Warta

Illegal Logging, Semua Seakan Tutup Mata

Rabu, 3 Januari 2007 | 05:51 WIB

Jakarta, NU Online
Ketua Umum Pengurus Besar Nahdlatul Ulama (PBNU) KH Hasyim Muzadi geram terhadap kasus illegal logging (pembalakan liar) terhadap hutan-hutan di negeri ini. Menurutnya, pemerintah seakan menutup mata atas proses penggundulan hutan yang berlangsung terus hingga menjadi sebab utama terjadinya musibah banjir yang melanda sebagian wilayah Indonesia di pengujung tahun ini.
 
“Illegal logging itu kan ada di mana-mana dan terjadi di mana. Tapi tidak tersentuh sama sekali oleh pemerintah. Semua seolah membutakan diri atas kejadian itu. Hutan-hutan di negeri ini terus digunduli,” kata Hasyim saat membuka seminar Refleksi 2 Tahun Tsunami Aceh di Kantor PBNU, Jalan Kramat Raya, Jakarta, Kamis (28/12) lalu.<>

Seminar bertajuk “Menggagas Konsep Ideal Penanggulangan Bencana Melalui Percepatan Penyelesaian RUU Penanganan Bencana, Berkaca pada Pengalaman Pemulihan Aceh” itu dihadiri Wakil Ketua DPR RI Muhaimin Iskandar, calon Wakil Gubernur Nangroee Aceh Darussalam (NAD) Muhammad Nazar, Direktur Eksekutif Walhi Chalid Muhammad, Ketua MPBI Puji Pujiono dan Direktur CARE Johan Keift.

Kepada para peserta seminar yang digelar oleh Community Based Disaster Risk Management (CBDRM) NU bersama sejumlah LSM lingkungan hidup itu, Hasyim mengungkapkan, mustahil pemerintah tak mengetahui praktik pembalakan liar tersebut. Namun, lanjutnya, kasus tersebut terus saja berlangsung meski akibat buruknya sudah kerap kali dirasakan masyarakat.
 
“Kayu-kayu yang mengalir di sungai Mahakam, sungai Musi dan lain-lain, apalagi itu kalau bukan hasil dari illegal logging. Semua sudah tahu itu. Tapi sampai sekarang belum juga mendapat tindakan tegas pemerintah. Akhirnya, saat ini adalah saat kita ‘memetik’ hasilnya,” sesalnya.

★ ★ ★ ★ ★ ★ ★

Tugas dan Latihan:
1 > Salin dengan tepat bagian teks tentang pembalakan liar, mulai dari "Jakarta, NU Online" dan berakhir pada "pengujung tahun ini.".
2 > Teruskan teks tentang pembalakan liar, dimulai setelah kalimat terakhirnya.
Entri di sini tidak ada hubungannya dengan teks tentang pembalakan liar.

★ ★ ★ ★ ★ ★ ★

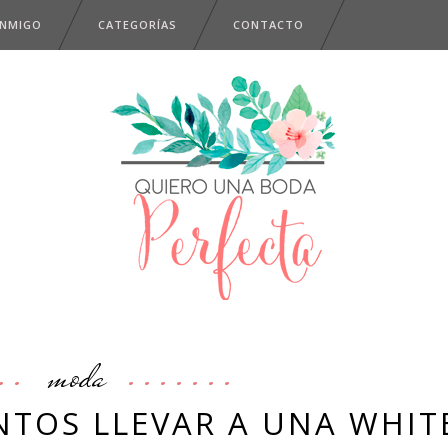
ONMIGO
CATEGORÍAS
CONTACTO
moda
TOS LLEVAR A UNA WHIT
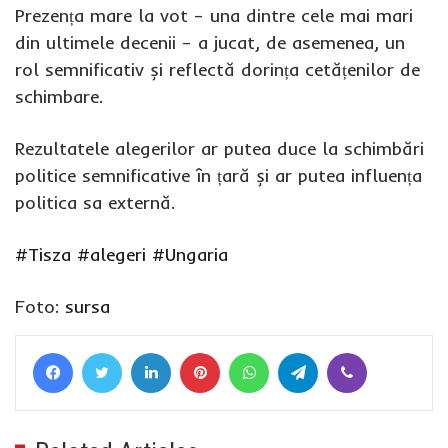
Prezența mare la vot – una dintre cele mai mari
din ultimele decenii – a jucat, de asemenea, un
rol semnificativ și reflectă dorința cetățenilor de
schimbare.
Rezultatele alegerilor ar putea duce la schimbări
politice semnificative în țară și ar putea influența
politica sa externă.
#Tisza
#alegeri
#Ungaria
Foto:
sursa
Facebook
Twitter
LinkedIn
Pinterest
WhatsApp
Telegram
Viber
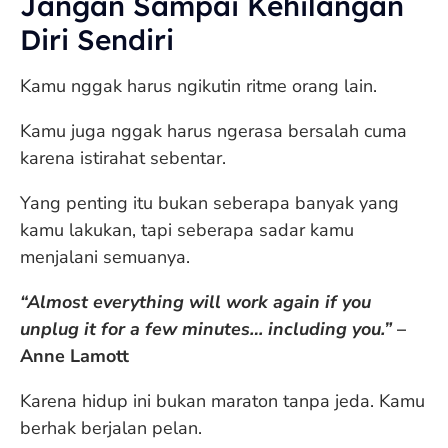
Jangan Sampai Kehilangan
Diri Sendiri
Kamu nggak harus ngikutin ritme orang lain.
Kamu juga nggak harus ngerasa bersalah cuma
karena istirahat sebentar.
Yang penting itu bukan seberapa banyak yang
kamu lakukan, tapi seberapa sadar kamu
menjalani semuanya.
“Almost everything will work again if you
unplug it for a few minutes… including you.”
–
Anne Lamott
Karena hidup ini bukan maraton tanpa jeda. Kamu
berhak berjalan pelan.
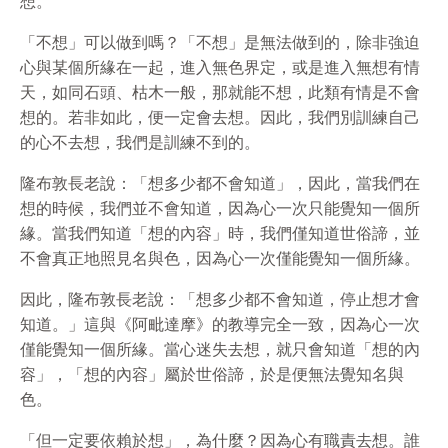
想。
「不想」可以做到嗎？「不想」是無法做到的，除非強迫
心與某個所緣在一起，進入無色界定，或是進入無想有情
天，如同石頭、枯木一般，那就能不想，此類有情是不會
想的。若非如此，便一定會去想。因此，我們別訓練自己
的心不去想，我們是訓練不到的。
隆布敦長老說：「想多少都不會知道」，因此，當我們在
想的時候，我們並不會知道，因為心一次只能覺知一個所
緣。當我們知道「想的內容」時，我們僅知道世俗諦，並
不會真正地照見名與色，因為心一次僅能覺知一個所緣。
因此，隆布敦長老說：「想多少都不會知道，停止想才會
知道。」這與《阿毗達摩》的教導完全一致，因為心一次
僅能覺知一個所緣。當心迷失去想，就只會知道「想的內
容」，「想的內容」屬於世俗諦，於是便無法覺知名與
色。
「但一定要依賴於想」，為什麼？因為心有職責去想。誰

★ ★ ★ ★ ★ ★ ★

Hasil Latihan:
1 >
Jakarta, NU Online
Ketua Umum Pengurus Besar Nahdlatul Ulama (PBNU) KH Hasyim Muzadi geram terhadap kasus illegal logging (pembalakan liar) terhadap hutan-hutan di negeri ini. Menurutnya, pemerintah seakan menutup mata atas proses penggundulan hutan yang berlangsung terus hingga menjadi sebab utama terjadinya musibah banjir yang melanda sebagian wilayah Indonesia di pengujung tahun ini.

2 >
 
Sementara itu, dalam sesi seminar, Muhaimin Iskandar mengatakan, Indonesia belum mampu belajar dari kesalahan diri sendiri. Penanganan bencana alam, menurutnya, hingga delapan tahun reformasi berjalan saat ini masih terkesan reaksioner. “Kita bisa dibilang gagal menangani bencana. Delapan tahun reformasi tidak menjadi pembelajaran menangani bencana yang terus terjadi,”
 
Cak Imin, demikian ia panggilan akrab Ketua Umum DPP PKB itu mencontohkan, setelah dua tahun penanganan tsunami di NAD terlihat adanya kesalahpahaman koordinasi. Menurutnya, yang terjadi adalah terpisahnya peran negara dan masyarakat sipil, serta tidak bisanya mengukur antara kemampuan dan kebutuhan.
 
Meski demikian, lanjut Cak Imin, solidaritas yang terbangun hingga tingkat internasional adalah hal yang positif yang harus tetap dijaga.
 
“Masih akan ada banyak bencana yang akan terjadi ke depan. Tapi kita masih bisa tegak berdiri dengan melibatkan masyarakat dunia internasional dalam berbagai bidang yang ada,” ujar mantan Ketua Umum Pergerakan Mahasiswa Islam Indonesia itu.
 
Cak Imin berharap, Rancangan Undang-undang Penanggulangan Bencana (RUU PB) yang hingga kini masih dibahas di parlemen, bisa menjadi solusi kesalahpahaman koordinasi dalam penanganan bencana itu. “Ini adalah undang-undang yang akan memaksakan disiplin koordinasi tingkat sektor agar rekonstruksi dan rehabilitasi bisa ditangani dengan cepat dan baik,”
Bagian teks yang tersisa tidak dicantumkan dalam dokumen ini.